Product quality: Peer pressure makes developers less likely to let deficient code slide or pile up until hindering working with it.
On the other hand, in Woody’s experience, mob programming might be helpful for emergencies, enhancing developers’ focus. However, for Woody, if you only choose mob programming for emergencies you won’t be good at doing it; in turn, if you already work this way, you will become very good at it and will perform better in emergencies.
Onboarding to mob programming
Woody believes that getting into mob programming starts by acknowledging our own limitations: we might not be good at collaboration from the get-go, even though we may be collaborating already without even noticing it.
On this subject, he understands collaboration takes different forms: from communicating with one another using email or messages, to relying on someone else’s knowledge base -including books, videos, etc.-:
“If we’re working in a company where there’s more than one person and we have a customer, then we are collaborating in some form or another; Somebody has to get the software we’ve written and put it on their computer or use it on the web.”
In the case of interns, according to Woody, onboarding to mob programming shouldn’t be hard either. They already have fresh brains, so instead of making them rely on training, with mob programming they can learn by exposing themselves to the actual code from the very beginning.
In Woody’s experience, months of training can alienate newcomers from the actual work, since training materials might be outdated in comparison with the latest code.
Woody is in favor of having someone with little experience in his team interacting with others who are the opposite. To him, developers with little experience “can contribute their technical knowledge or their ability to design or their understanding of the technical stuff we’re trying to do.” More importantly, they have a beginner’s mind, which provides a unique perspective to the team.
In this regard, he considers that having different perspectives is highly important for the work: “A team of people who think the same is not exactly what we want.
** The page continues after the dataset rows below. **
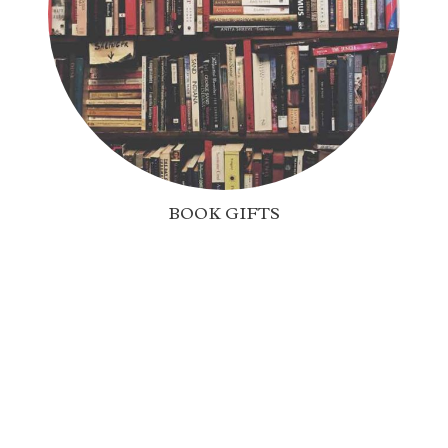
BOOK GIFTS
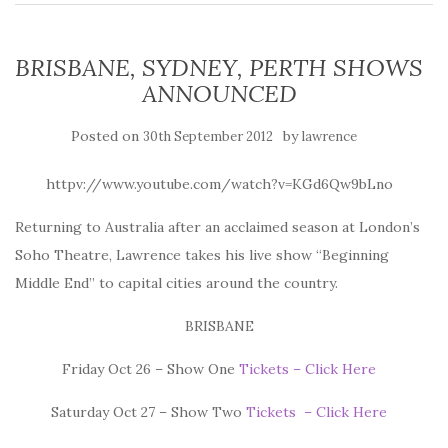
BRISBANE, SYDNEY, PERTH SHOWS
ANNOUNCED
Posted on
by
30th September 2012
lawrence
httpv://www.youtube.com/watch?v=KGd6Qw9bLno
Returning to Australia after an acclaimed season at London’s
Soho Theatre, Lawrence takes his live show “Beginning
Middle End” to capital cities around the country.
BRISBANE
Friday Oct 26 – Show One
Tickets – Click Here
Saturday Oct 27 – Show Two
Tickets – Click Here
What we want is a shared understanding of the problems we’re trying to solve […] it’s in the doing of the work that we discover the work we must do. If we can get five different perspectives on that work, we’re going to be a lot better than if we just have the one perspective.”
Beginners are more prone to approach problems from a non-programmer perspective characterized by technical thinking. Woody likes to take advantage of the point of view beginners provide and encourages junior and senior programmers to work together.
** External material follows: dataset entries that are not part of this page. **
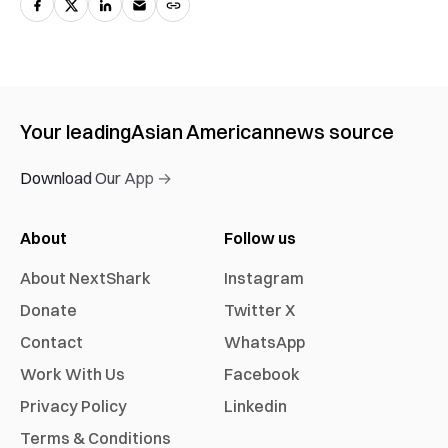
Your leading
Asian American
news source
Download Our App →
About
Follow us
About NextShark
Instagram
Donate
Twitter X
Contact
WhatsApp
Work With Us
Facebook
Privacy Policy
Linkedin
Terms & Conditions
An exercise of his consists of making a junior and a senior provide an idea each for resolving a problem, and test out the junior’s first to help him learn from the experience while taking advantage of their fresh pair of eyes:
“Often what happens if we use an idea like an old person like me uses the same idea over and over, that’s one of the patterns that we’re stuck in and that’s not helpful if I can expand my thinking by having a different point of view interjected.”
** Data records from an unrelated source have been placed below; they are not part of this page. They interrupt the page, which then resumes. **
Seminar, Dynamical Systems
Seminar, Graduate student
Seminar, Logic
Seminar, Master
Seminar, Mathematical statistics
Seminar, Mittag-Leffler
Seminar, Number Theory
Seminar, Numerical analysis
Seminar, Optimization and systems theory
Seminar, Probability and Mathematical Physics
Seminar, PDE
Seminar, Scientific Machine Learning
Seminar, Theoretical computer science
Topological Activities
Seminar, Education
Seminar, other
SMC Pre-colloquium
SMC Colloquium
As such, Woody understands that “ most of our work isn’t really about technical thinking; we’re solving human-level problems. “ In this way, he thinks that developer teams should approach development just as another human activity to avoid limitations:
“The languages we work in software development are extremely limited and we invent parts of those languages ourselves because everything we write is kind of a domain-specific language.”
Aside from the seniority of each developer providing different points of view, Woody also finds that teams possess individuals with different skill sets. These can add a lot of value when dealing with something they master, but also when participating in something out of the scope of their expertise:
“[when] we’re working on some front-end thing, the database person might say, “Wait a second. You’re hard-coding some stuff that should go into a data store somewhere that should be in a config file or maybe actually in the database.”
So we get all those different viewpoints and we resolve problems that therefore never happen to us.”